La montagne, nouveau tiers-lieu
Afin de recréer cette vie sociale qui nous manque tant, les espaces de vie à la montagne devront alors gagner en volume, pour accueillir plusieurs familles. Les cages à poules, dans les barres d’immeubles en béton construites dans les années 80, cèderont leur place à de nouveaux tiers lieux confortables et conviviaux, mieux adaptés à une présence plus longue dans les intérieurs. Aussi, pour pouvoir répondre aux enjeux climatiques, sociaux et sanitaires, les collectivités de montagne doivent se réinventer et faire muter leurs modèles économiques. Plutôt que de continuer à proposer des appartements exigus à prix d’or à une clientèle de passage trois à quatre mois par an, elles gagneraient à construire des tiers lieux où l’on pourrait vivre à l’année, se divertir au grand air et redynamiser, ainsi, nos vallées aujourd’hui délaissées ou des territoires alpins devenus financièrement inaccessibles.
Réinventer la montagne en proposant de nouvelles expériences et faire vivre en même temps tout un territoire.

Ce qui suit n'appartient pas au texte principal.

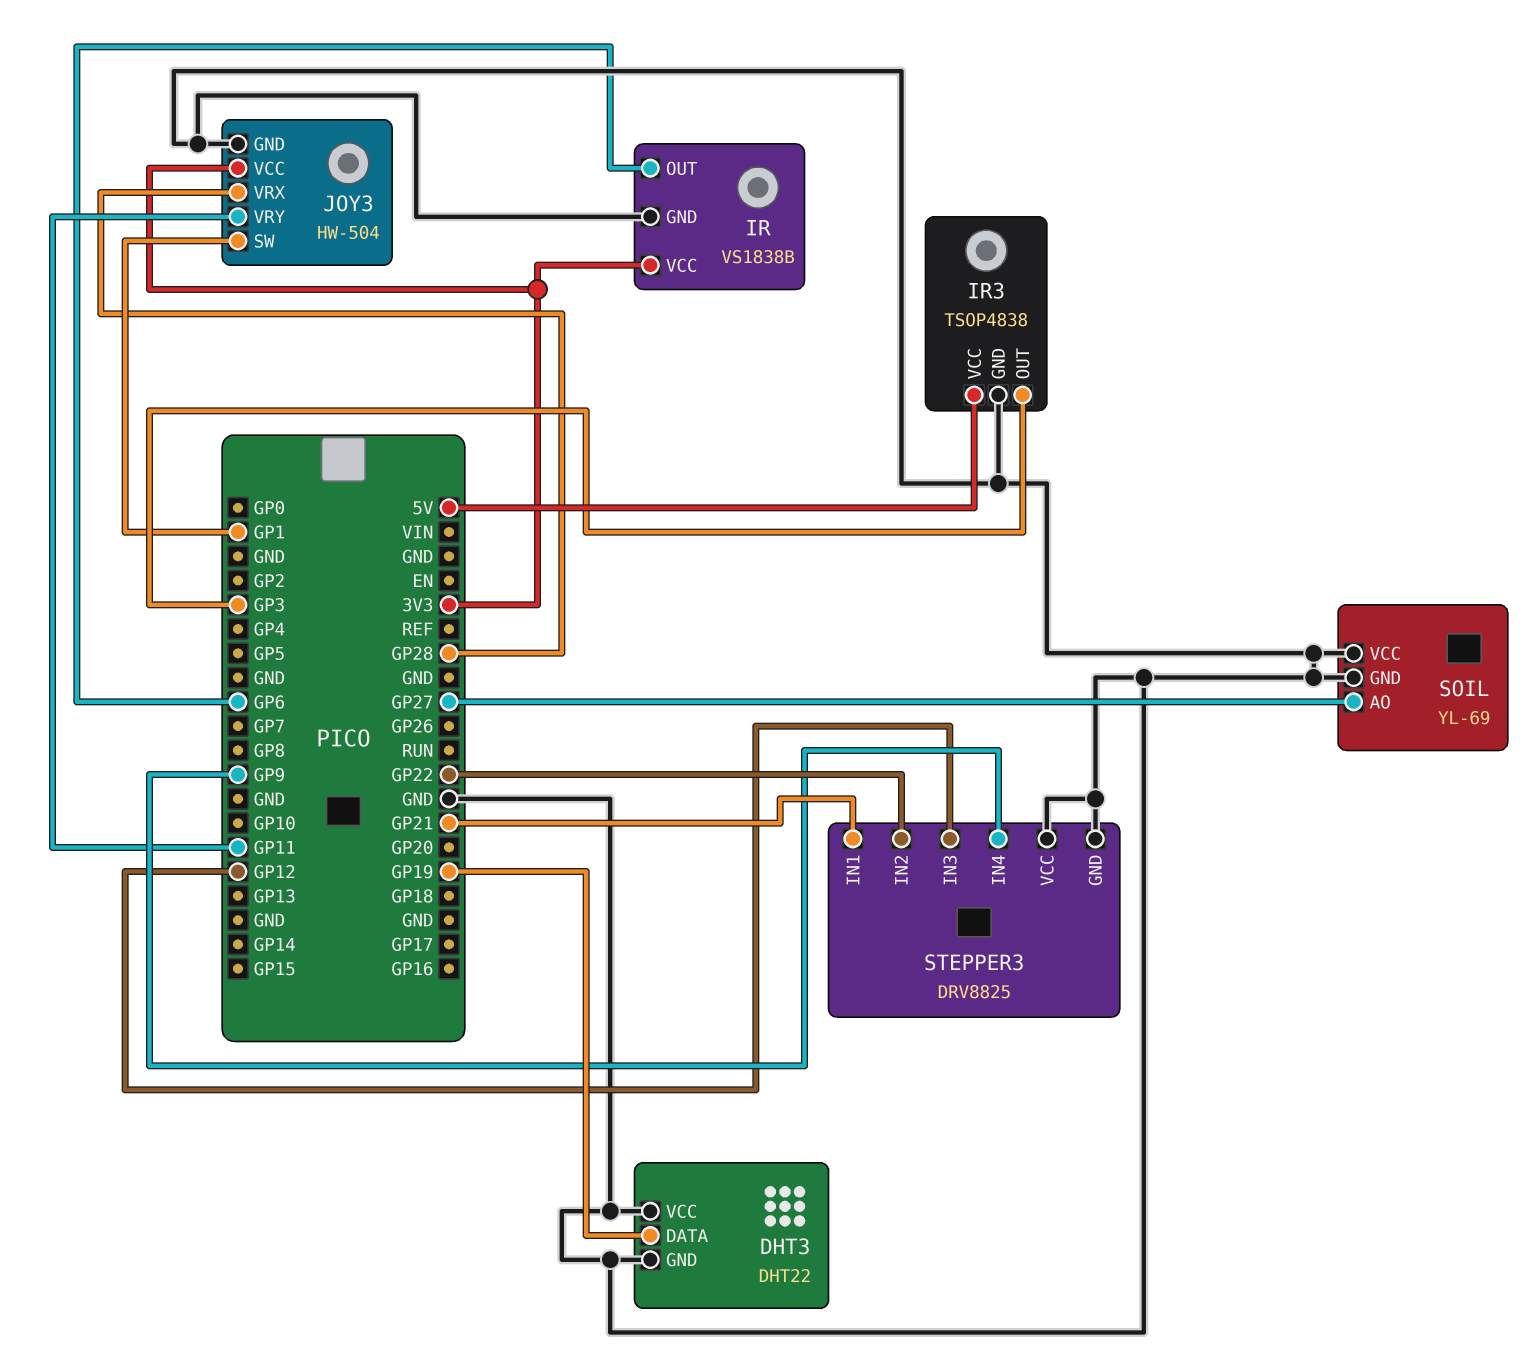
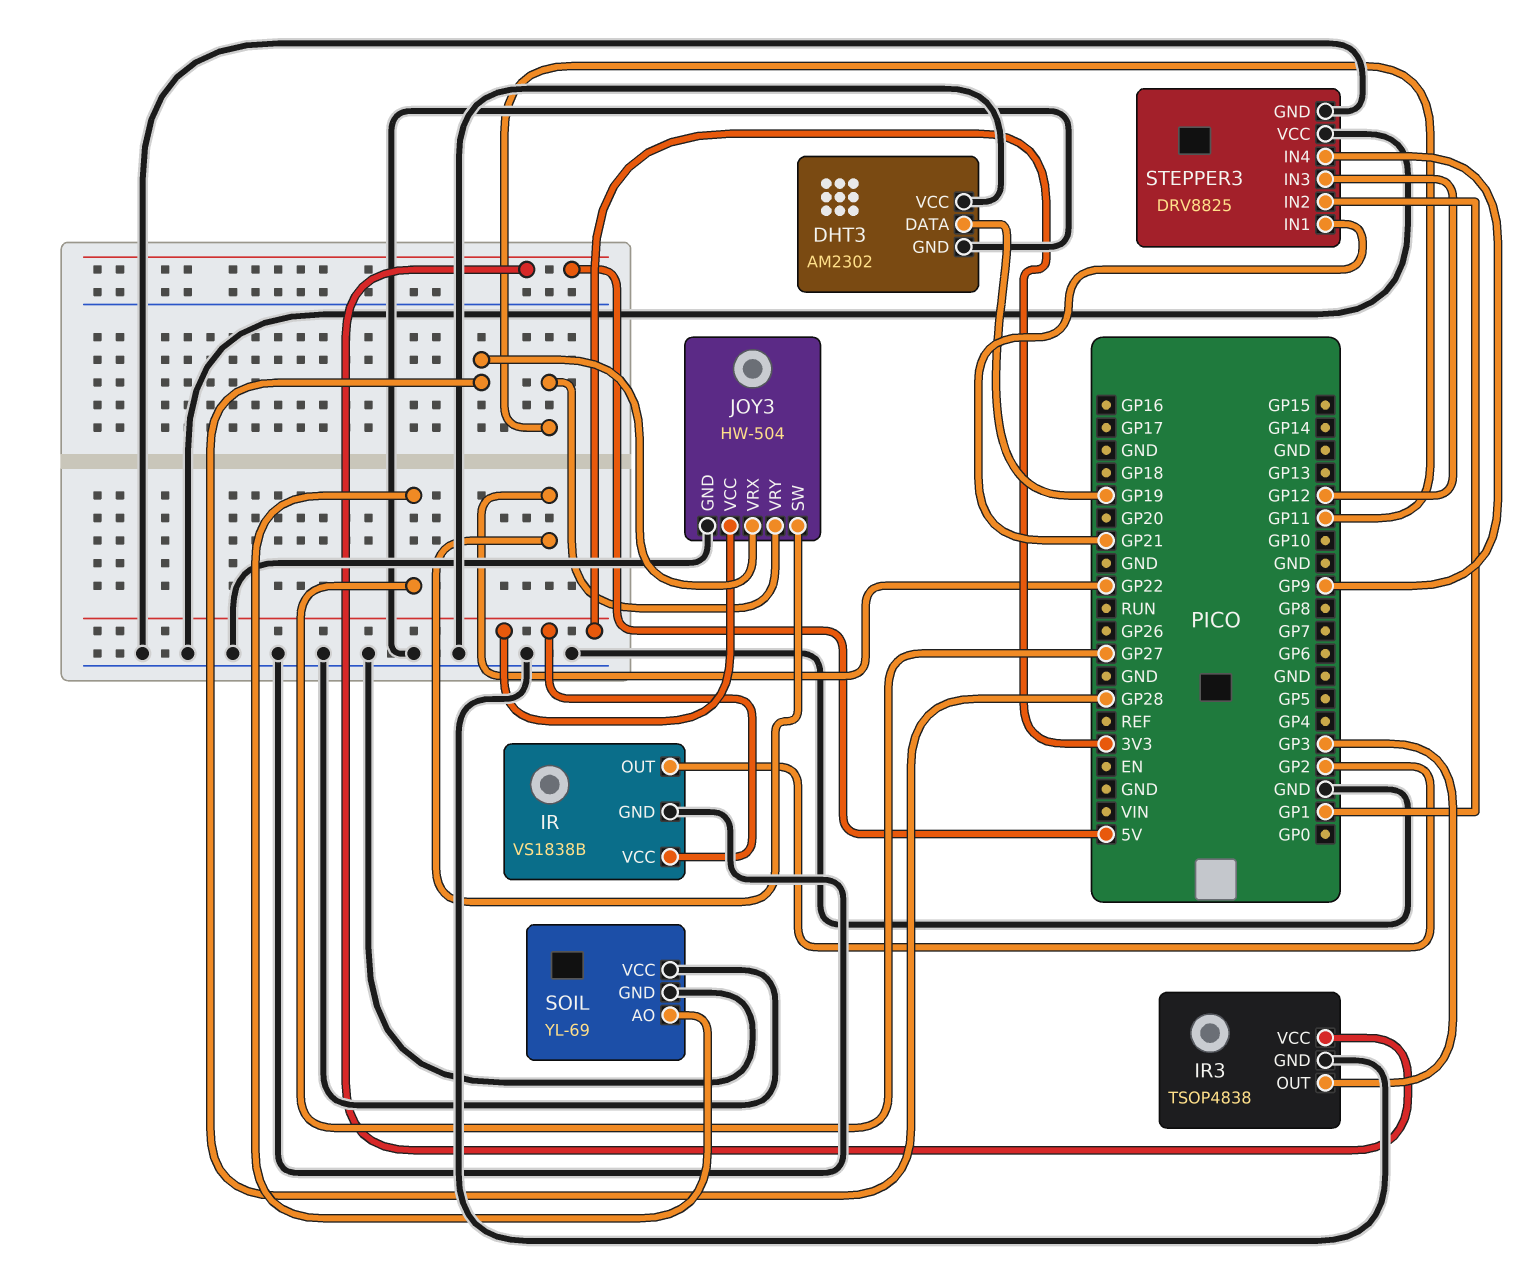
DHT3: DHT22 -> AM2302
IR pin OUT: GP6 -> GP2
JOY3 pin SW: GP1 -> GP22
STEPPER3 pin IN2: GP22 -> GP1

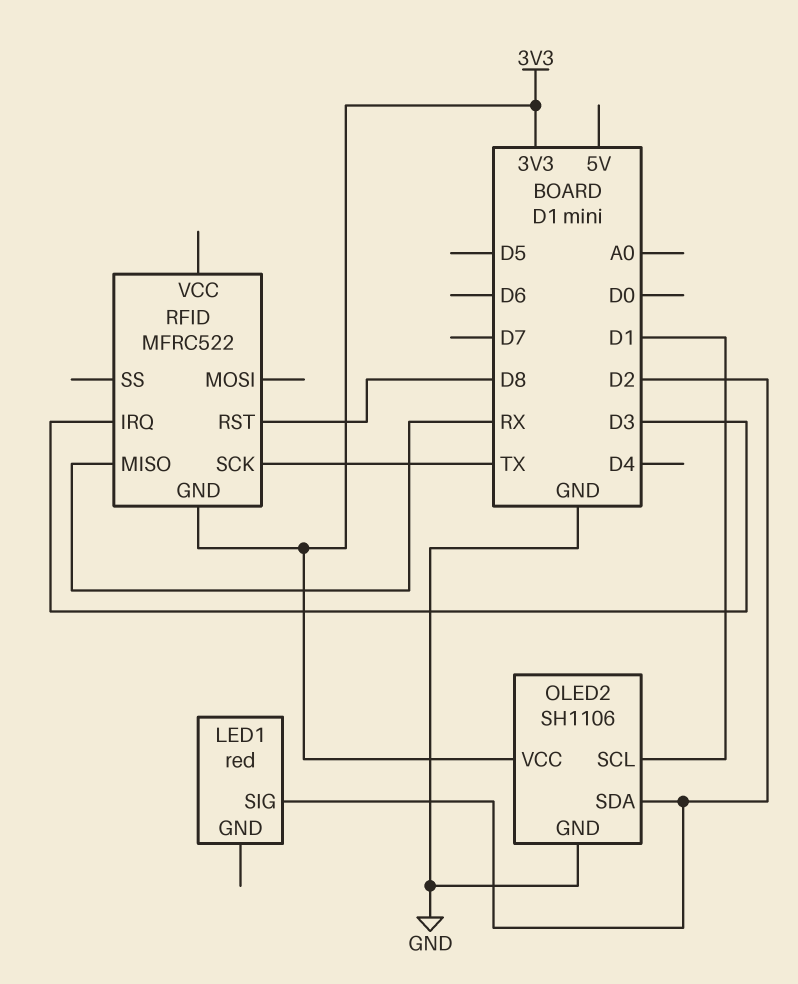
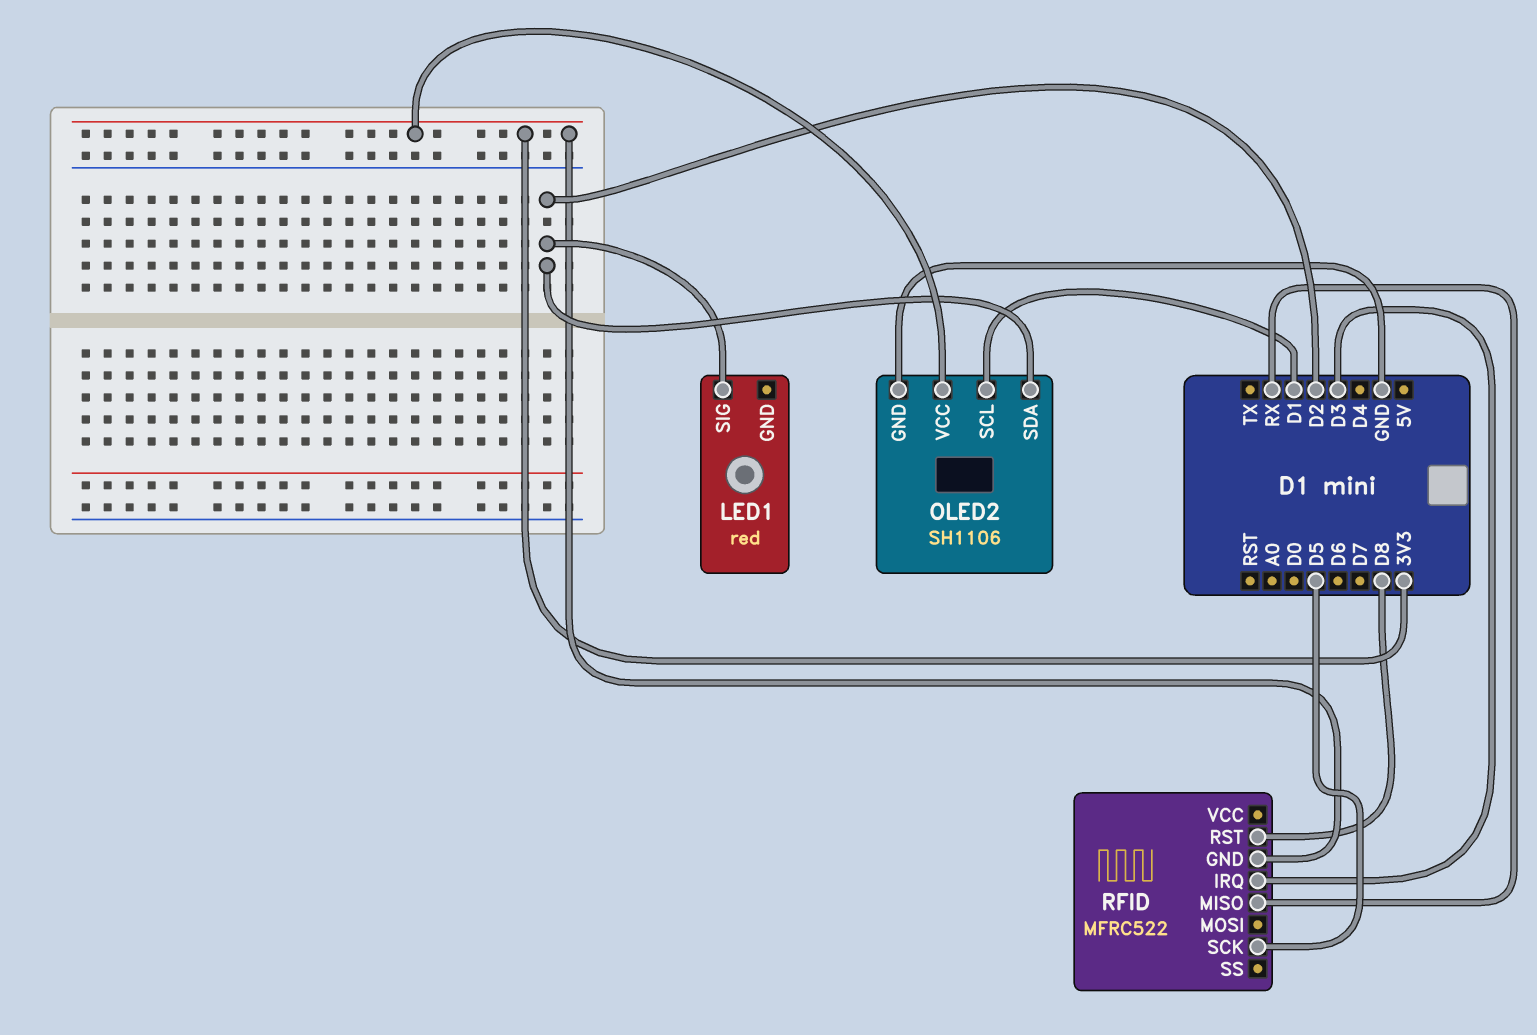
RFID pin SCK: TX -> D5

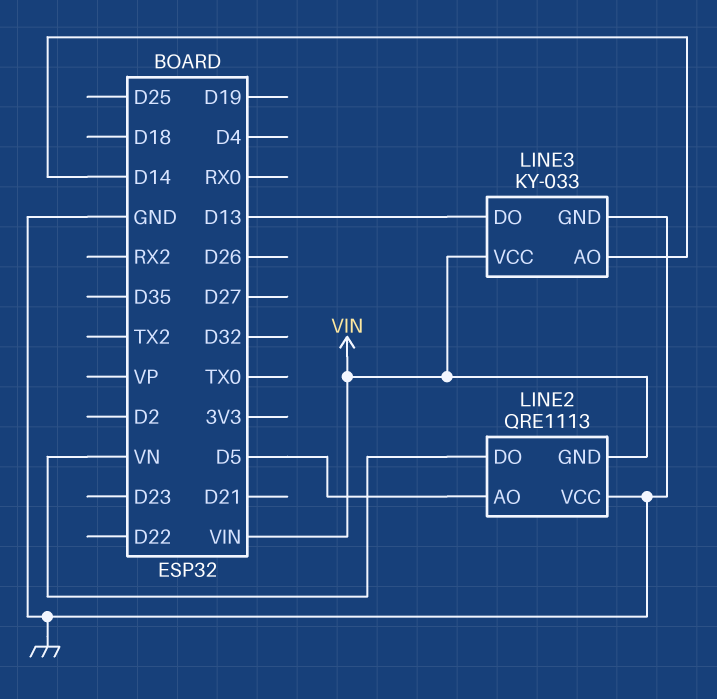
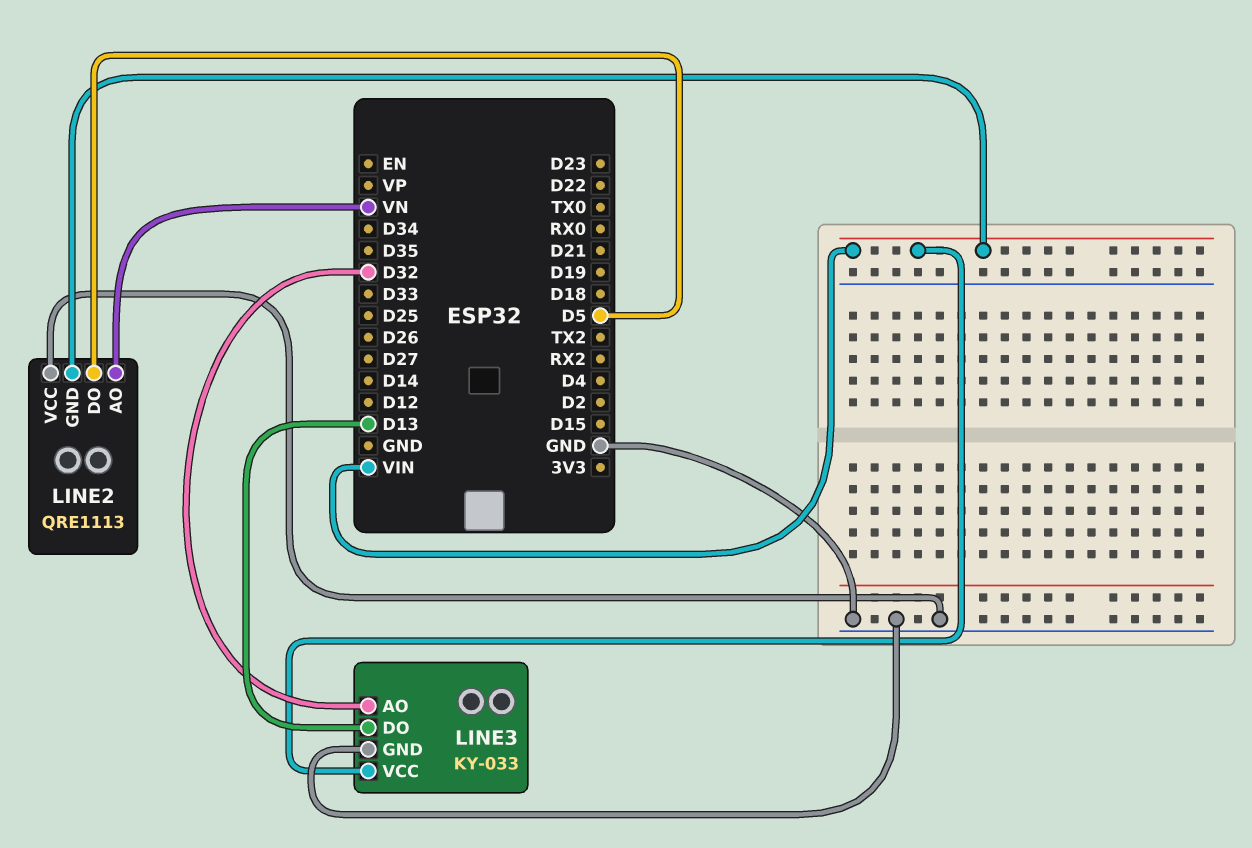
LINE2 pin AO: D5 -> VN
LINE2 pin DO: VN -> D5
LINE3 pin AO: D14 -> D32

La généralisation du télétravail va rendre possible le souhait de certains salariés de quitter la ville pour la montagne quelques jours par semaine, si ce n’est totalement déménager, dans des espaces de vie en altitude. Une redensification de ces territoires assurerait le maintien, si ce n’est le retour, de services et d’activités économiques tombés en déshérence ces dernières décennies. Dans ce sens, la pandémie est une aubaine inattendue pour les habitants de ces départements. Enfin, ils vont pouvoir se réapproprier des zones trop longtemps préemptées par le tourisme de masse. En redevenant des bassins de vie, les communes de montagne possèdent les armes pour affronter les défis de demain, entre accès aux nouvelles technologie et naturalité, et faire de la montagne le dernier rempart contre l’artificialisation des sols et la destruction du vivant. Il en va de survie de nos montagnes et de la désirabilité de celles-ci vis-à-vis des générations futures.